Cary, this has become a major point of contention within our relationship. Maybe it's because my family is extremely different. I feel very close to my parents, but we only talk once or twice a week and that's it. They moved to a different state when I was still in college, which forced me to grow up very quickly. As a result, I feel I am an independent person ready to start a family of my own. However, my girlfriend seems to be stuck in "daughter" mode, and she isn't ready for "wife" mode. One night, "Mommy" got mad at my girlfriend for something that wasn't her fault. Most people would shrug it off, but my girlfriend broke down crying and ended up vomiting from being so upset at the thought that she had disappointed her parents. An adult would have stood up for herself, even to her parents.

So I just don't know what to do here. Part of me thinks I am being selfish. Who am I to say how often my girlfriend can talk to her family? The other part of me, though, wonders if a 27-year-old professional woman should be calling her parents "Mommy" and "Daddy." I moved here with the understanding that this was a temporary living situation and we could move somewhere more affordable and conducive to family living in five years or so, but it just doesn't seem like she will ever cut the cord herself. One night I asked her when we could move to another city, and she said, "Let's wait and see where my parents retire."

Is there anything I should do, or should I just have a good book ready for the next time they call? By the way, that will be any minute now...

Annoyed in the City

Dear Annoyed,

This is so sweet! They make sure that everybody is in bed every night!

What to do? I don't know. Coming from a family that is very split up and scattered and sort of not all that warm and cozy, I have no idea what to do with family members who actually show too much concern for your well-being.

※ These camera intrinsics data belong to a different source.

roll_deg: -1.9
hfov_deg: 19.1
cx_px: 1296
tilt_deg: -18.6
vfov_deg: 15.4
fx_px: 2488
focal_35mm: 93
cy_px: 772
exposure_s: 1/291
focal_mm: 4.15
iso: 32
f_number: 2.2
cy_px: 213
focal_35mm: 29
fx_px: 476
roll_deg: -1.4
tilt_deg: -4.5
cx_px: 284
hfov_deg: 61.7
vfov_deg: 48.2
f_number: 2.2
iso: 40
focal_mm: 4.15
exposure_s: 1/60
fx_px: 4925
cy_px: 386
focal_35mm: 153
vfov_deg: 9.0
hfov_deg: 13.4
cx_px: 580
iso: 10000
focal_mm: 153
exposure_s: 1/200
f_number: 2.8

The situation just sounds lovely to me.

But it is not lovely for you.

So there may be solutions. Let me think. First, though, let us begin with a celebration of this remarkable phenomenon. Before you fight it, celebrate it. Show it to your friends. Bring your friends over and say, "Watch." Wait for the phone to ring.

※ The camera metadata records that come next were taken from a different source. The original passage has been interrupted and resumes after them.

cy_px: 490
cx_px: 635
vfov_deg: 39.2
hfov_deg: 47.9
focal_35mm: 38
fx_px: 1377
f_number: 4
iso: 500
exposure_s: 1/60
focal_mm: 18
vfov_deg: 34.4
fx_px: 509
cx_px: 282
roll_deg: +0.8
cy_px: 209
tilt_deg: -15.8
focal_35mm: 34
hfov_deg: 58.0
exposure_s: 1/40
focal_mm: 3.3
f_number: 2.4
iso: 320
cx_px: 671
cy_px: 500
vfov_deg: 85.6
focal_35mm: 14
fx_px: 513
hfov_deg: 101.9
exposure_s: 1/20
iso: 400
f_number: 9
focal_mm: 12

Make movies. Get a camera and make movies of the crazy aunt and the crazy sister. Record your life. Document, document, document. See it for the amazing thing that it is. Help others see it for the amazing thing that it is, too!

I do not think the situation sounds, um, pathological. Maybe it is. But these people do not strike you as crazy -- except for the aunt and the sister. Well, OK, so two are crazy. But the rest? I do not think that just because your girlfriend is incredibly close to her family that there is something wrong with her.

I personally have grown to feel awful about how scattered about the country all our families are. She sounds lucky to be so deeply, deeply connected to her family.

So celebrate. But get your own needs met, too. Find some space of your own. Create boundaries. You will have to figure out what those boundaries are. It doesn't matter as much what they are as that they exist. For instance, somehow you must get some time away from the telephone. Perhaps you could not answer it during dinner hours. You could tell the relatives that you're not answering it then. They can leave messages.

Likewise, schedule. Create one night a week that is relative-free. Make this your going-out night, even though you might not be going out. Tell them that this is the night you go out. Establish it. It will be useful later when you have kids: They will be used to your being out and they will understand that this is a perfectly reasonable time for them to come over and baby-sit. A tight-knit family is great for baby-sitting!

Here is an idea: Try to find one family member of hers that you can claim as your own, that you can be particularly close to. Cultivate a personal relationship. That way you can have an ally.

And have fun. My God, I think this is a hoot. As you say, they're not terrible. I say enjoy them -- especially the crazy aunt and the crazy sister!